▸ **Records to use**
#####

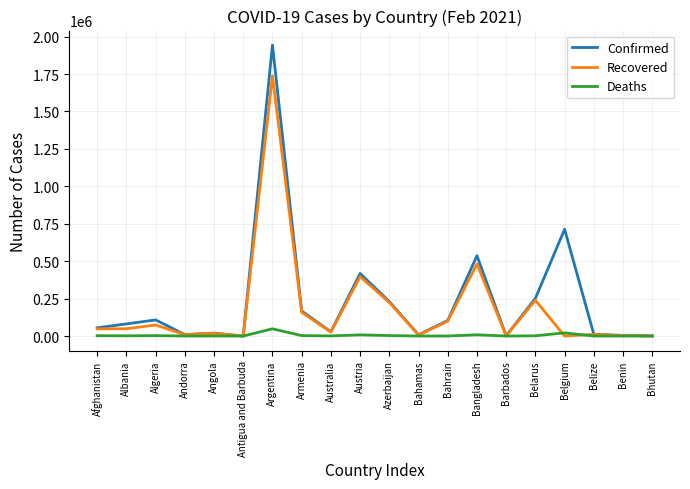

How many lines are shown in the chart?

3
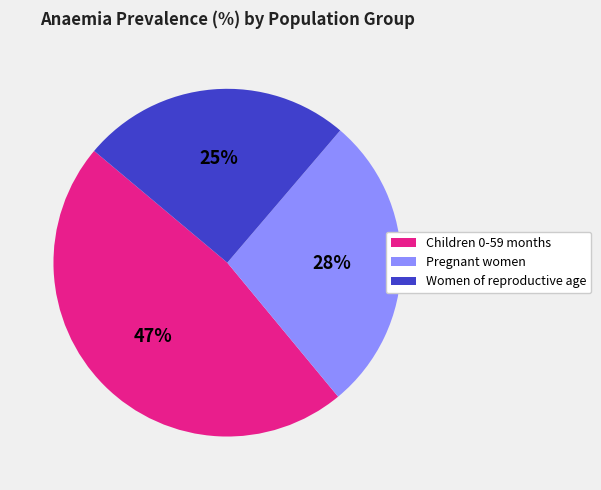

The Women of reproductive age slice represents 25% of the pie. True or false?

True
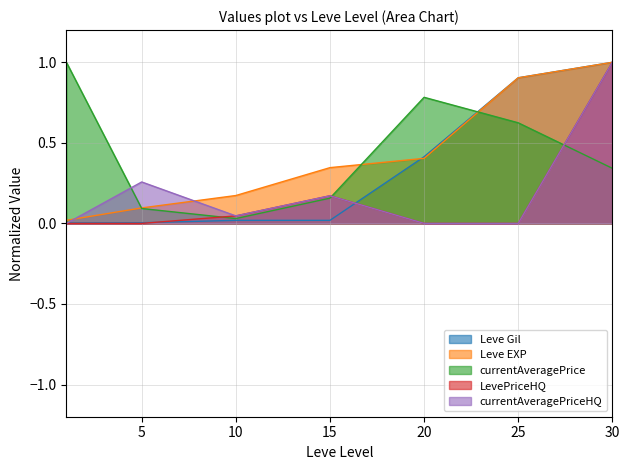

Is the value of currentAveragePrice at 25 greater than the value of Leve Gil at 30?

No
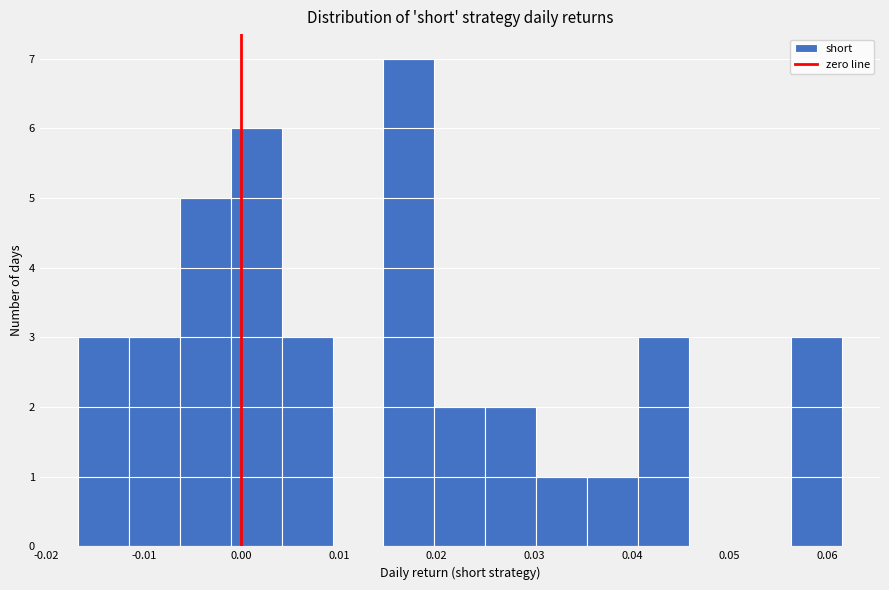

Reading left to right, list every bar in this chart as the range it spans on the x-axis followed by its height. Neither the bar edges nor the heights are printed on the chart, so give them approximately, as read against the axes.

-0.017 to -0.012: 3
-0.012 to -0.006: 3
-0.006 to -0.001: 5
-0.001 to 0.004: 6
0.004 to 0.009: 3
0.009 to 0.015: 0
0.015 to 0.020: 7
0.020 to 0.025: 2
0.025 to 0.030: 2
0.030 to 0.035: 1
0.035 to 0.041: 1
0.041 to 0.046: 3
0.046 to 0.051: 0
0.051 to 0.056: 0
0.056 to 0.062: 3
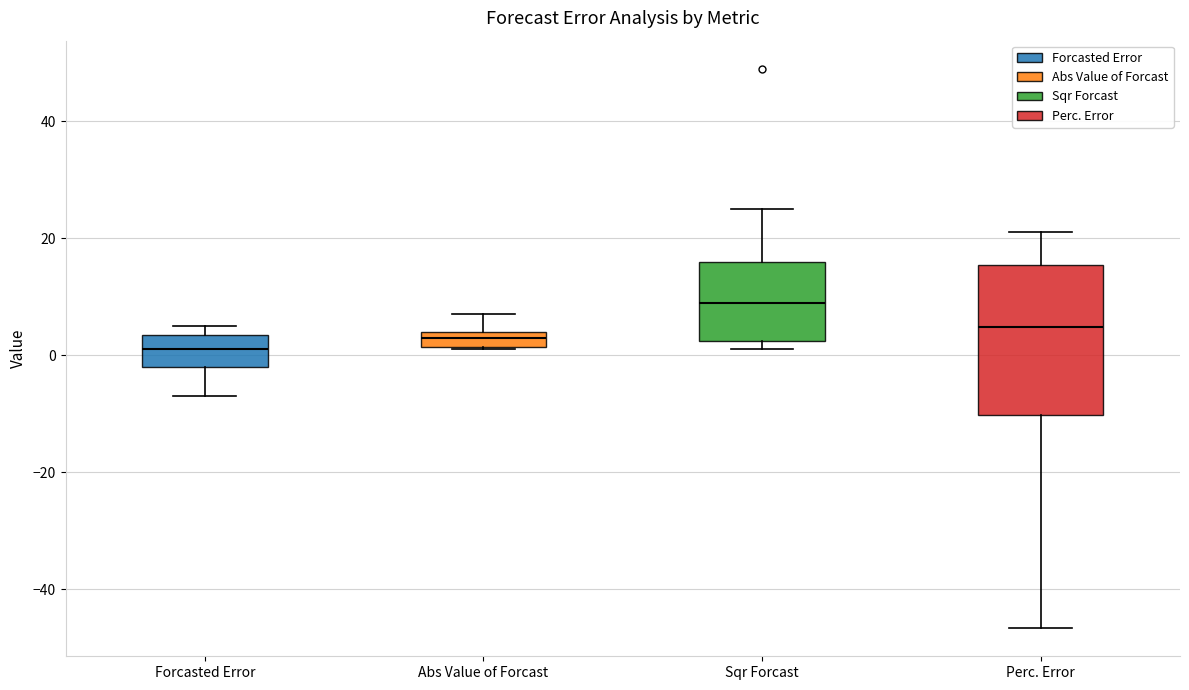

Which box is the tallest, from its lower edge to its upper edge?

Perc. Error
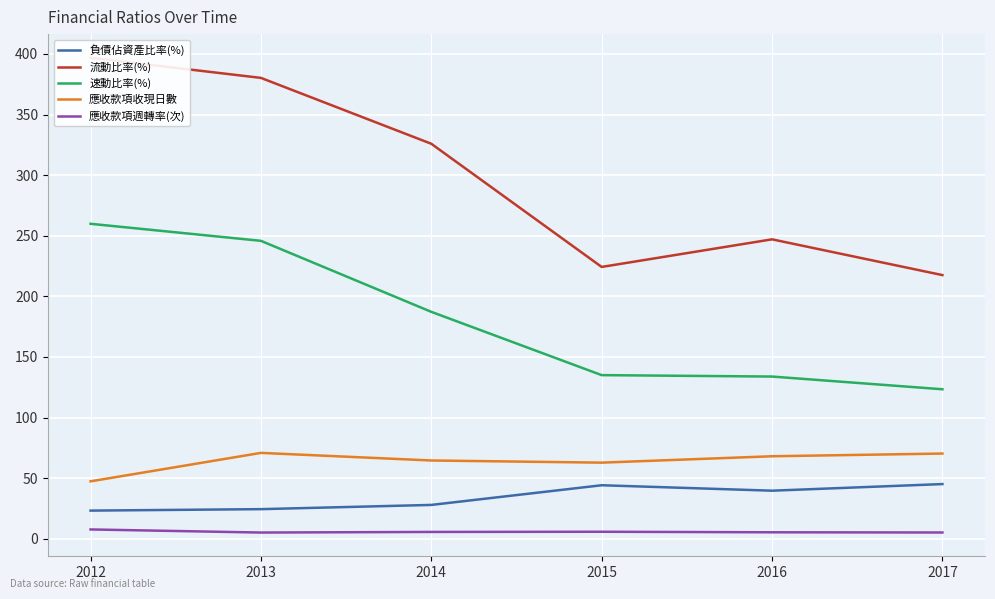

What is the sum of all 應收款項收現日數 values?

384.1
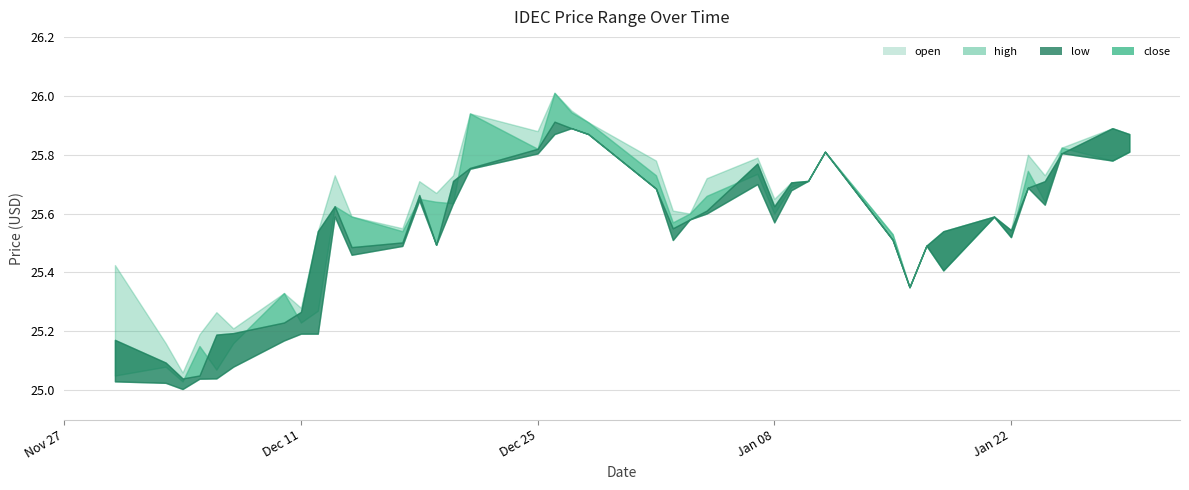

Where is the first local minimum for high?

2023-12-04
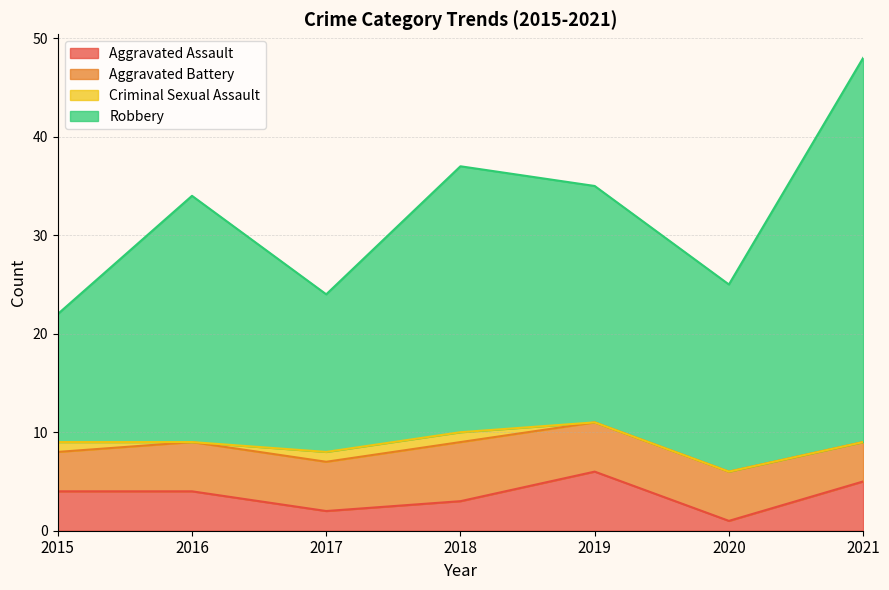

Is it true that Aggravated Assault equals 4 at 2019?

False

#####

▸ **Task description**
How many lines of the listing above contain the word "What"? Reply with the number only.

▸ **The answer**
1